S3 Sampling Distribution

Please could someone explain how you can have an expected value for one item of data? For example in the textbook it says that for the weights of 25 apples, X1 , X2 , X3 etc. each observation has a mean mu and standard deviation 4. But how can X1 for example have a mean when it's only one item?

(my understanding is that it's one item, but I may be wrong...)

Thanks for any help!

Please could someone explain how you can have an expected value for one item of data? For example in the textbook it says that for the weights of 25 apples, X1 , X2 , X3 etc. each observation has a mean mu and standard deviation 4. But how can X1 for example have a mean when it's only one item?

(my understanding is that it's one item, but I may be wrong...)

Thanks for any help!

Generally speaking a capital letter denotes an r.v, and a lower case the observed value, the $X_i$'s will be i.i.d.r.vs themselves.
Wikipedia has a brief page on it, but it isn't very clear.

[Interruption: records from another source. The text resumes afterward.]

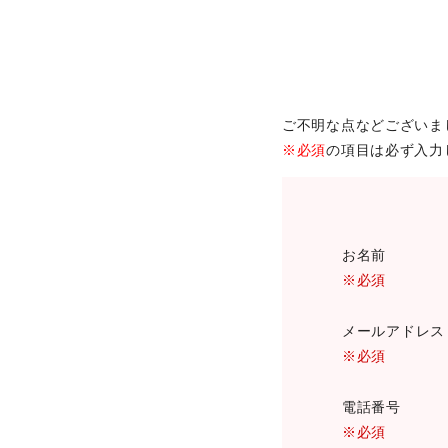
ご不明な点などございま
※必須
の項目は必ず入力
お名前
※必須
メールアドレ
※必須
電話番号
※必須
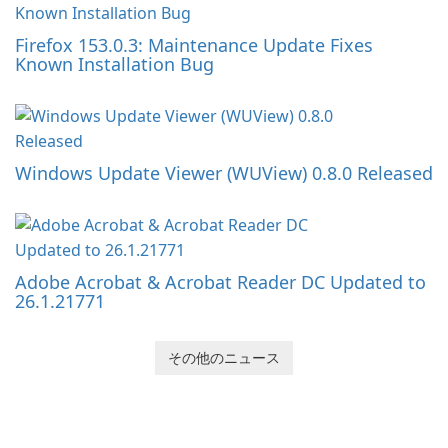
Firefox 153.0.3: Maintenance Update Fixes
Known Installation Bug
Windows Update Viewer (WUView) 0.8.0 Released
Adobe Acrobat & Acrobat Reader DC Updated to
26.1.21771
その他のニュース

Please could someone explain how you can have an expected value for one item of data? For example in the textbook it says that for the weights of 25 apples, X1 , X2 , X3 etc. each observation has a mean mu and standard deviation 4. But how can X1 for example have a mean when it's only one item?

(my understanding is that it's one item, but I may be wrong...)

Thanks for any help!

They are random variables, so I could say: Let $X_1$ be the random variable "weight of apple 1", this is a legitimate random variable with a mean and a standard deviation. We don't know the actual weight of apple 1, but we do have its mean weight and the standard deviation of its weight. I'm not sure if I'm being helpful at all, actually... it's hard to put it into words.

It's very easy to slip into bad habits in the use of language and I'm afraid it affects statistics as much as any human endeavor...

So, let's think about what you do when you draw a sample from an underlying population. You assume that the underlying population is fixed and that it has a number of characteristics that are of interest and which we want to know about; It has a mean, a standard deviation, a mode, a median etc etc.

We typically estimate these population parameters by drawing a sample from the population and measuring something about the sample; the sample mean, standard deviation, mode, median...We then use a bit of hocus-pocus to quantify how uncertain are these sample based estimates of the population parameters.

A sample can be any size you wish. It can even be of size one. If it is of size one, then it's a fairly blunt instrument and will give only very imprecise estimates of the population parameters such as the mean, median and mode. It won't even give you an estimate of the population standard deviation as you can't calculate a sample standard deviation. But it's still a sample and still carries some information about the underlying population.

But now let's turn things on their head. Suppose you know all about the underlying population - suppose it's normal with mean 5 and standard deviation 1. Then you know what to expect if you draw a sample from that population; the sample mean and the sample standard deviation should be close to the population mean and the population standard deviation. You know what to expect even if the sample is of size one; your best guess at the value of the next element you draw from the population will be 5. That is its expected value.

So, each individual observation has an expected value. It even has an expected value of its absolute deviation from the population mean. It doesn't have a standard deviation on its own.

Any clearer?

Also, please could you explain when you would use, for example, Var(6X) over 6Var(X)?

I'm not sure I know what you mean. . .

I hope Gregorius' and Zacken's posts has cleared up what I could not explain very well at all, so didn't really try.

For example, if you have Var(X1+X2), the variances are added. But if you have Var(2X1), the variance becomes 4Var(X1). So if X1 and X2 have the same distribution, then why are the variances different when you have two lots of X1, compared to having X1+X2?

Looking back at what you said I just realised I didn't read the first bit about upper and lower case letters. Now that I have it's honestly helped a lot

Sorry I just realised I was being vague...

For example, if you have Var(X1+X2), the variances are added. But if you have Var(2X1), the variance becomes 4Var(X1). So if X1 and X2 have the same distribution, then why are the variances different when you have two lots of X1, compared to having X1+X2?